THE TORIES ARE WASHED-UP

New Statesman & Society leader, 17 November 1995


The Queen's Speech was a damp squib – so now all the Tories' hopes rest on Kenneth Clarke's budget

This week's Queen's Speech has been attacked by Labour for containing nothing at all relevant to the problems confronting Britain, and rightly so. With a handful of somewhat banal exceptions – such as the long-overdue rationalisation of divorce law and the belated bill on the Channel tunnel rail link – the sole purpose of the legislation that the government plans to introduce in the final full session of this parliament is to embarrass New Labour.

 Whether Tony Blair and friends will be embarrassed is another matter entirely. They certainly shouldn't be too worried by most of the promised legislation. Extending the "right-to-buy" for housing-association tenants, for example, is almost laughable as a keynote housing policy – not so much because it is wrong in principle (it isn't, necessarily) but because it so completely fails to grasp the mood of the times.

In the wake of the housing market slump, few housing-association tenants want to buy. Most feel rather pleased that they have managed to avoid the fate of their owner-occupier friends. And extending housing-association tenants' right-to-buy does little to encourage construction of more homes, which, as everyone knows, is the only way to tackle homelessness.

Similarly, the Tories' mean-spirited measures to make life even more difficult for immigrants and asylum-seekers should cause Labour few problems, just as long as it sticks to principled opposition. The same goes for the proposed criminal justice legislation to limit the access of the defence in trials to prosecution documents, and indeed for the plan to give a new anti-crime role to Ml5 – which is far less accountable than the police to democratically elected politicians. It's not "soft on crime" to believe that defendants in trials should know the case against them or to think that action against international organised crime should not be handed over to the security service. And it should not be beyond the capacity of Labour's front bench to denounce the Tories' proposals on immigrants and asylum-seekers for making scapegoats of some of the most vulnerable people in our society.

Education is more of a danger for Labour, although only on grant-maintained schools (and the difficulty there is less that Labour policy is a problem in itself than that the policy seems to be at odds with Tony Blair's choice for his own son). The Tories' nursery-education voucher scheme looks like what it is, a cheapskate attempt to buy off discontent at Britain's miserable education provision for the under-fives, and Labour should have no difficulty showing that its alternative, expanding state nursery provision, is infinitely preferable.

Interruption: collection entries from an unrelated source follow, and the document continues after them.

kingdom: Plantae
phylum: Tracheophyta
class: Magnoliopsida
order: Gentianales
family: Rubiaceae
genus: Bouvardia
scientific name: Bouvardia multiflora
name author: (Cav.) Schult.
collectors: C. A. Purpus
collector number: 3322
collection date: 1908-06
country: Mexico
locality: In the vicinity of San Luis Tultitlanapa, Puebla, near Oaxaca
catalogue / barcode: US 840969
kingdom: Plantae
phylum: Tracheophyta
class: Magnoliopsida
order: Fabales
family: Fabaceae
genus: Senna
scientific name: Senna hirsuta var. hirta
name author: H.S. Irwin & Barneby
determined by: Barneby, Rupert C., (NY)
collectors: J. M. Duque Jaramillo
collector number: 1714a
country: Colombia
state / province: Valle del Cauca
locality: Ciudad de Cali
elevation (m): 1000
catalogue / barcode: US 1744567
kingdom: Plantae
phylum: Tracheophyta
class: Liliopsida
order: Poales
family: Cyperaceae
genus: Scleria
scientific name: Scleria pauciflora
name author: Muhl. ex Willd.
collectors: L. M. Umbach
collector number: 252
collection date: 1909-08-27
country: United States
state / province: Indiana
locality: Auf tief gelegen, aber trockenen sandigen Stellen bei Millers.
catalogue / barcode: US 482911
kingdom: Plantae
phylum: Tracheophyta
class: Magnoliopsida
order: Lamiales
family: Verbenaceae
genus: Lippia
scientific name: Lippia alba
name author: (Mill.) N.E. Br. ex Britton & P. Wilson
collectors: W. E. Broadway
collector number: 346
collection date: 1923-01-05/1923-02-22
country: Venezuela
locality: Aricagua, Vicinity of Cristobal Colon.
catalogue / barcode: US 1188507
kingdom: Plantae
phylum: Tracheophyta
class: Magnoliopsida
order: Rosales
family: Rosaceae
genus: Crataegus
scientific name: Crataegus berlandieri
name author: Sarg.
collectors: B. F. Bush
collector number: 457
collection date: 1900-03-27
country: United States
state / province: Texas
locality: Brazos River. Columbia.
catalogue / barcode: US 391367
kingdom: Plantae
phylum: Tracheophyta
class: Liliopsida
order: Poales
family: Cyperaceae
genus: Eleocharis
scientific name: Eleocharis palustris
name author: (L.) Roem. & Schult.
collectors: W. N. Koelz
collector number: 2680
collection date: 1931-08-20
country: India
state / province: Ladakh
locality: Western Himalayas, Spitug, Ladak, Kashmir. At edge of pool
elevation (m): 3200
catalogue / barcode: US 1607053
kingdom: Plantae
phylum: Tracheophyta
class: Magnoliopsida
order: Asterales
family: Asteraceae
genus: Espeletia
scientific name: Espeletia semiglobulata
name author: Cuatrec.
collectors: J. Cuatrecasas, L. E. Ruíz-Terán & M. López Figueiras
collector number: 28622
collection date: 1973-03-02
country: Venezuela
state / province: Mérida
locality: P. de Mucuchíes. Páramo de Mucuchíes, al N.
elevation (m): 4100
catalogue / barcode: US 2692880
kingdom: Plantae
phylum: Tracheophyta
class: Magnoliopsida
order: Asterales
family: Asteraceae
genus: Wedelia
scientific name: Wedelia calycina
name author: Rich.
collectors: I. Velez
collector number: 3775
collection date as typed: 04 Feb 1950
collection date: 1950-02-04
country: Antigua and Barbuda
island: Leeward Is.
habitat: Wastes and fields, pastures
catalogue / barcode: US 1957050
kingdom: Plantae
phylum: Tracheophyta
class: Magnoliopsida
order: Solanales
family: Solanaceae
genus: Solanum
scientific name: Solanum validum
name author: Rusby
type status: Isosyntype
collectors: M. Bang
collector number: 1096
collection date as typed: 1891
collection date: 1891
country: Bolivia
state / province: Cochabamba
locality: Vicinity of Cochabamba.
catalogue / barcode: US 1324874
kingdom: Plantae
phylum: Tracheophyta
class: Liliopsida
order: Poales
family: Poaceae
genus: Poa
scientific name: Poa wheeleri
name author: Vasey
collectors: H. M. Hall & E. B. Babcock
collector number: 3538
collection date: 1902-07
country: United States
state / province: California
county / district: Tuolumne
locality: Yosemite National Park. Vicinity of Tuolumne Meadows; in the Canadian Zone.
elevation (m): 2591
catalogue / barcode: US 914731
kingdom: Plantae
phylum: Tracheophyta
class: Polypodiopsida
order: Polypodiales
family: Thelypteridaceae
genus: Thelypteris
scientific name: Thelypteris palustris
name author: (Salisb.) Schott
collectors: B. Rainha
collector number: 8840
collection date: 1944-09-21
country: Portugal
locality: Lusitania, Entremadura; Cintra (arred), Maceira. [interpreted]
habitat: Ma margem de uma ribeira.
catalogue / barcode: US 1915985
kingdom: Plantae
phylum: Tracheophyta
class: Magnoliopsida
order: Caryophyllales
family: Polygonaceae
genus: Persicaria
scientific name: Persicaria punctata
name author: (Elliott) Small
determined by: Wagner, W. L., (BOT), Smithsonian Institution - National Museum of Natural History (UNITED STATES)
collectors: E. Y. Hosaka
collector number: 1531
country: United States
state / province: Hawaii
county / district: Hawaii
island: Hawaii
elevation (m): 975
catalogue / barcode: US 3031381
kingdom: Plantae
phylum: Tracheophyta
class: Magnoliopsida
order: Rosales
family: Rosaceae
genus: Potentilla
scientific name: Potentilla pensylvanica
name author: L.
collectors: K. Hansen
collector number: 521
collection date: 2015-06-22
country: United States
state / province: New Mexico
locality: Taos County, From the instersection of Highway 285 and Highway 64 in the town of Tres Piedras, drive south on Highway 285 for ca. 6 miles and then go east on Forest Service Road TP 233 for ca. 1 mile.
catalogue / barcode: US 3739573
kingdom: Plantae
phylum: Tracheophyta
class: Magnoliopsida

Which leaves only the proposals to ease restrictions on media ownership, where the Tories hope that Labour will be torn between its distrust of media barons and its desire not to offend them in the run-up to the election. This is probably the most dangerous of all the 15 bills for Labour, simply because its own policy is at such an embryonic stage – but predictions of a revolt of left-wingers accusing the party leadership of selling out to Murdoch could easily prove to be Tory wishful thinking.

 If New Labour has a single defining characteristic, it is that it is desperate to win, and a little hard swallowing over media regulation isn't difficult to do. As an indication of what to expect, look at the response – or rather the lack of one – to Tony Blair's speech to the Confederation of British Industry.

Even five years ago, his explicit embrace of "caring capitalism" would have unleashed a storm of protest from Labour's left. This week, there wasn't a squeak, not even about Blair's apparent backtracking on implementation of the social chapter and the minimum wage. What Tony says, goes – even if what he says is that Labour has embraced the values and practices of continental Christian Democracy.

So does that mean that the Tories might as well aban¬don hope of doing Labour serious damage? Not quite. There is still Kenneth Clarke's budget later this month –  and after that perhaps another one in a year. Clarke does not have a great deal of room for manoeuvre, but he has enough to make significant tax cuts, probably to be phased in over a couple of years. Then, the Tories hope, he will be able to challenge Labour to say whether it would reverse his tax cuts. If Labour says yes, it's damned again as the high-tax party, and if it says no, it has to accept his cuts in expenditure too.

It is a pretty crude game – and it's immensely dull to watch. But that doesn't mean it won't work, particularly after people start to see the extra money in their wage packets and salary cheques next spring. Even if the Queen's Speech was a damp squib, the Tories still have enough dry powder at least to give Labour a fright.